**TEXT:**
┌──

Balkinization  

Monday, July 04, 2011

A terrific book well worth reading (and pondering about)

Sandy Levinson

I just finished a new book by David Nichols, Eisenhower 1956: The President's Year of Crisis--Suez and the Brink of War (Simon and Schuster). I can't recommend it highly enough, not least bccause it's a real page turner, even if one knows the outcome (i.e., World War III doesn't break out as the result of Soviet intervention in the Suez crisis). But it also has extraordinary resonance with regard to our situation today. Let me suggest a number of things well worth thinking about:

1. We were, overall, very lucky to have Dwight Eisenhower as President instead of Adlai Stevenson, at least with regard to foreign policy. What is really impressive is how committed Ike was to the US not getting into new wars. He won in 1952 on his promise to end the war in Korea (which he did by accepting a staelemate that we live with today), and he vetoed going into Vietnam. He was absolutely insistent that the US not back the colonial powers France and Great Britain in their misguided effort to "teach Nasser as lesson" by occupying the Suez Canal after his nationaliztion (caused, to be sure, in substantial measure by Eisenhower's mistake in accpeting Dulles's advice to cut off an offer to finance the Aswan Dam). Reading this book has led me to believe that Ike may be the only President since World War II whom one should really have trusted as Commander-in-Chief.

└──

**WORK TASK A:**
Name every individual mentioned in numbered point 1 of the blog post about the Eisenhower 1956 book.
**WORK TASK B:**
Continue the blog post about the Eisenhower 1956 book, starting after its final sentence.
The records that follow have no connection to the blog post above.

Saved data entries:
┌──

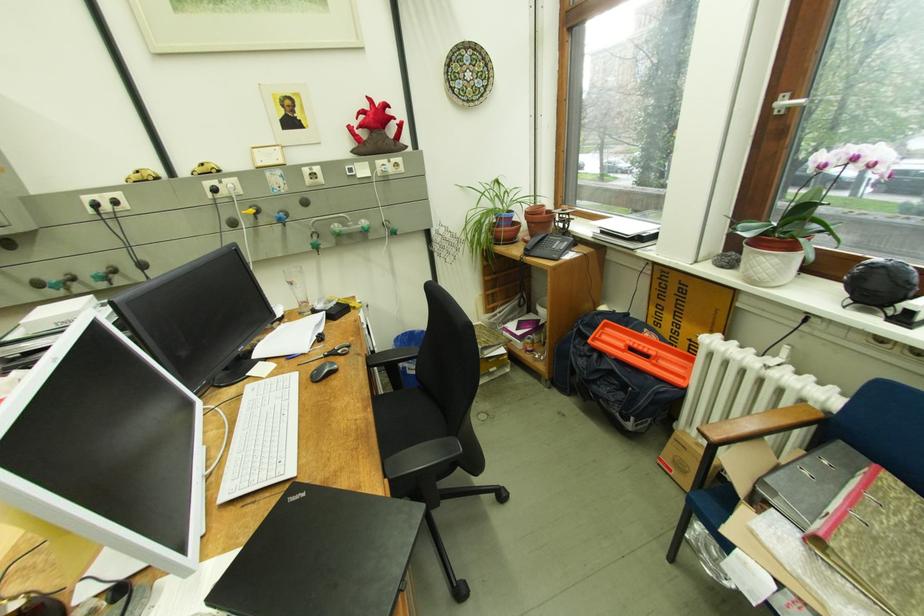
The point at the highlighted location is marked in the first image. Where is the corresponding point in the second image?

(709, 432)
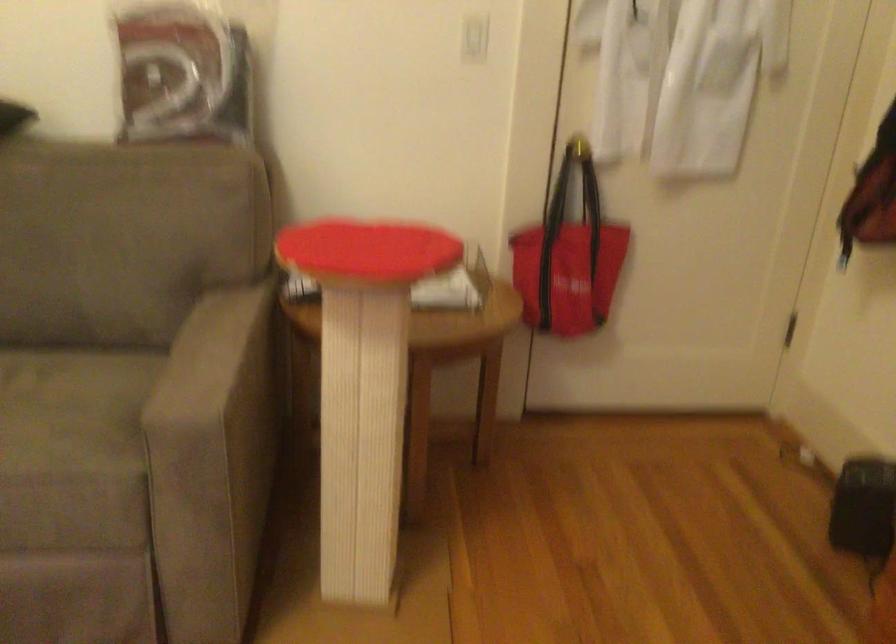
Find where to push the white light switch. Please return your answer as a coordinate pair (x, y).

(474, 38)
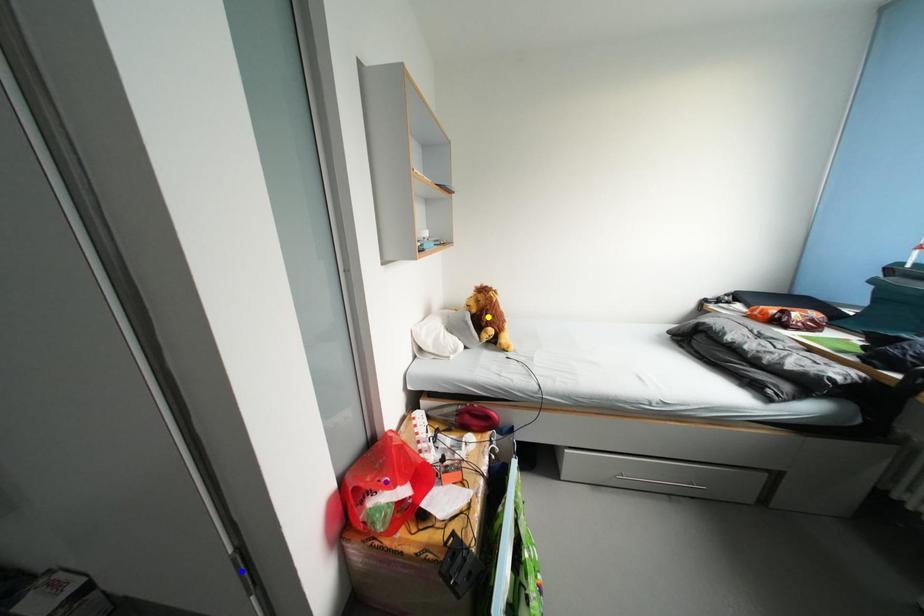
Order these from nearest to farthest:
- yellow point
- blue point
- purple point

blue point
purple point
yellow point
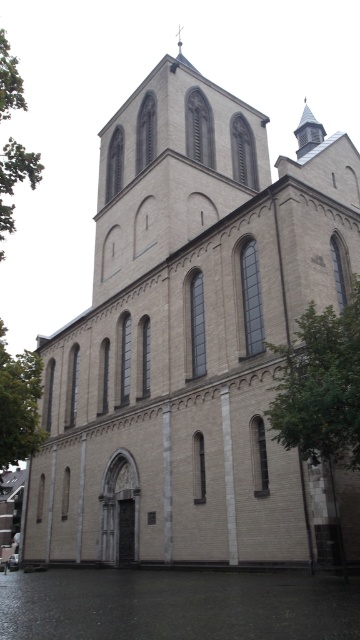
Is green leafy tree at right to the left of green leafy tree at lower left from the viewer's perspective?

Incorrect, green leafy tree at right is not on the left side of green leafy tree at lower left.

Does green leafy tree at right appear on the right side of green leafy tree at lower left?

└──

**WRITTEN ANSWER A:**
Dwight Eisenhower (also called Ike), Adlai Stevenson, Nasser, Dulles

**WRITTEN ANSWER B:**
Stevenson, on the other hand, seems a more disappointing figure the more one actually finds out about him. Arthur Schlesinger's collection of letters, published a couple of years ago, revealed that Stevenson was at least as cool to civil rights as Ike was. Stevenson, after all, selected Alabama Sen. John Sparkman as his running mate in 1952. There is no reason to believe that Stevenson would have ever named anyone so progressive as Earl Warren to the Supreme Court or appointed such a progressive Attorney General as Herbert Brownell. Moreover, turning back to the point at hand, Stevenson was a hawk on Suez, advocating supporting our purported allies (who absolutely betrayed Ike by lying to him about their plans in the Middle East) in the name of the fight against Communism and supporting Israel (which also behaved perfidiousy, in alliance with France and Great Britain). (Eleanor Roosevelt was similarly supportive of Israel.)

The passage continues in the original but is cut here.